2008年10月号(214号)   


 秋が深まってきました。
 秋口は急に寒くなる日も多くなります。
 寒暖の差が激しいので、体調に気をつけてお過ごし下さい。


--------------------------------------------------------------

今月の話題
 ●発達障害にご理解を
 ●電子カルテを導入します
 ●【子どもの救急】お腹のトラブル(3)
 ●【院内検査】臨床検査技師
 ●お知らせ
 ●感染症情報
--------------------------------------------------------------

●発達障害にご理解を

 先月は当院主催の「上越子育てフォーラム」に宮本信也先生(筑波大学教授)をお迎えし、子どもの発達障害について学びました。私(院長)は小児科医ではありますが、どちらかというと「体」が専門。「心」についての勉強はまだまだこれからです。

 当院は今春より臨床心理士による「心の相談室」を開設。主に子どもの発達や性格のこと、親御さんの子育てをめぐる悩みごとなどに対応しています。ここでの相談事例については臨床心理士とともに私も悩みながら、少しでも良い方向に進んでいけるよう知恵を出し合っています。成果の出たケースも増えてきていて、この事業の大切さを実感しています。

 先日、発達障害をもった児童を母親が自らの手で殺(あや)めるといういたましい事件がおきました。真相は分かりませんが、発達障害について親御さんも社会ももっと理解が深まっていれば、最悪の事態にならずにすんだかもしれません。

 そんなふうに考えると、もっと多くの方に「心の相談室」をご利用いただくことが、当院の社会的役割だと思うようになってきました。


●電子カルテを導入します

 当院では11月より電子カルテ(紙の診療録に代わってコンピューターを使う)というシステムを導入することになりました。

 これまでもコンピューターの利用を積極的に行ってきました。医事会計システムは開院当初(1990年)から実施していますし、電話による予約システムもそうとう早い段階で導入しました。保険請求の業務をデジタル化(紙に打ち出して請求していたものをフロッピーディスクとして提出)したのは当地域(新潟県上越地方)では初めて。さらにそのデーターを通信回線を使って請求するというオンライン化したのは、県内の診療所でトップでした。そして次は電子カルテです。
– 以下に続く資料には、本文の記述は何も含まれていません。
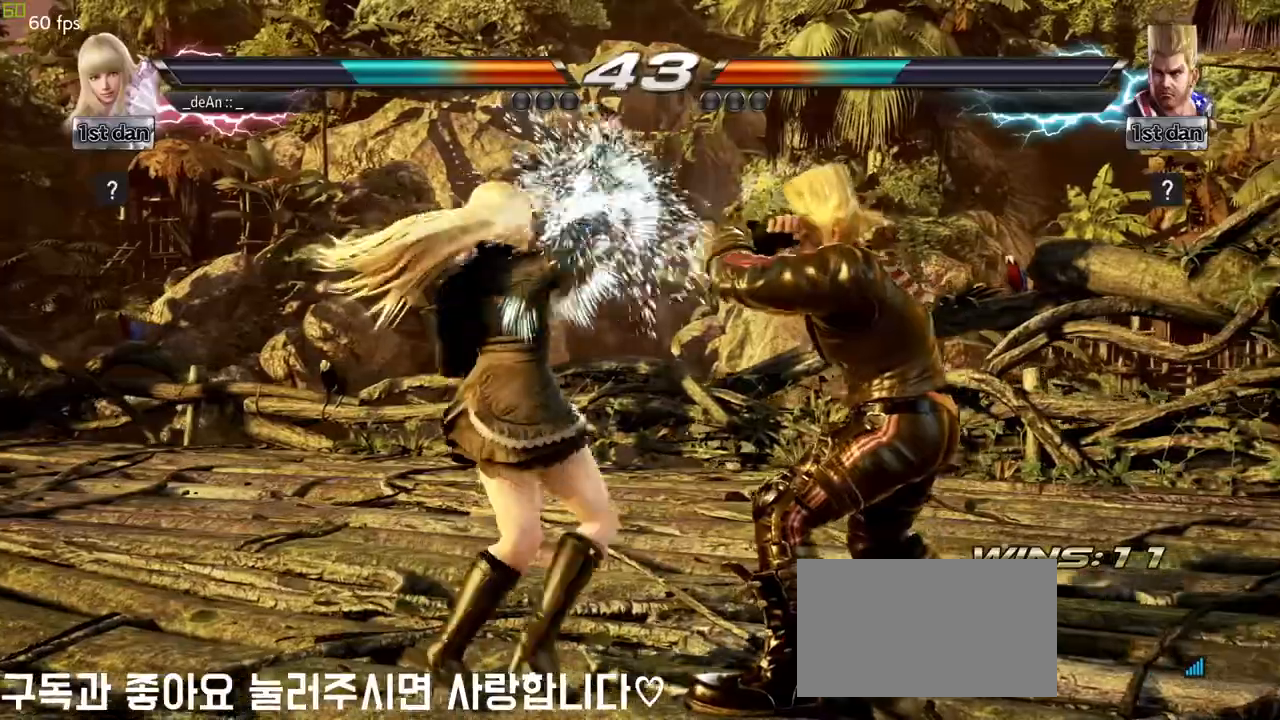
{"buttons": [], "left_stick": "center", "events": [[33, "CROSS", "up"], [67, "CROSS", "down"], [367, "CROSS", "up"]]}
 電子カルテの利点は・・診療記録として読みやすく書かれ、スタッフ間でより情報を共有しやすくなること。カルテの検索は瞬時にできるため、患者さんの待ち時間や事務量の軽減になること。いずれはご自身(お子さん)の医療情報を、医院との間で共有できる可能性もあります。

 しかしなかなか踏み切れずにいました。それは紙カルテからの移行をスムーズに行えるかという点に迷いがあったからです。今回、決定的な解決方法ができたわけではないのですが、必要性を考えると、すでに躊躇(ちゅうちょ)している段階ではありません。最大限の知恵と工夫をこらして電子カルテに移行することを決断しました。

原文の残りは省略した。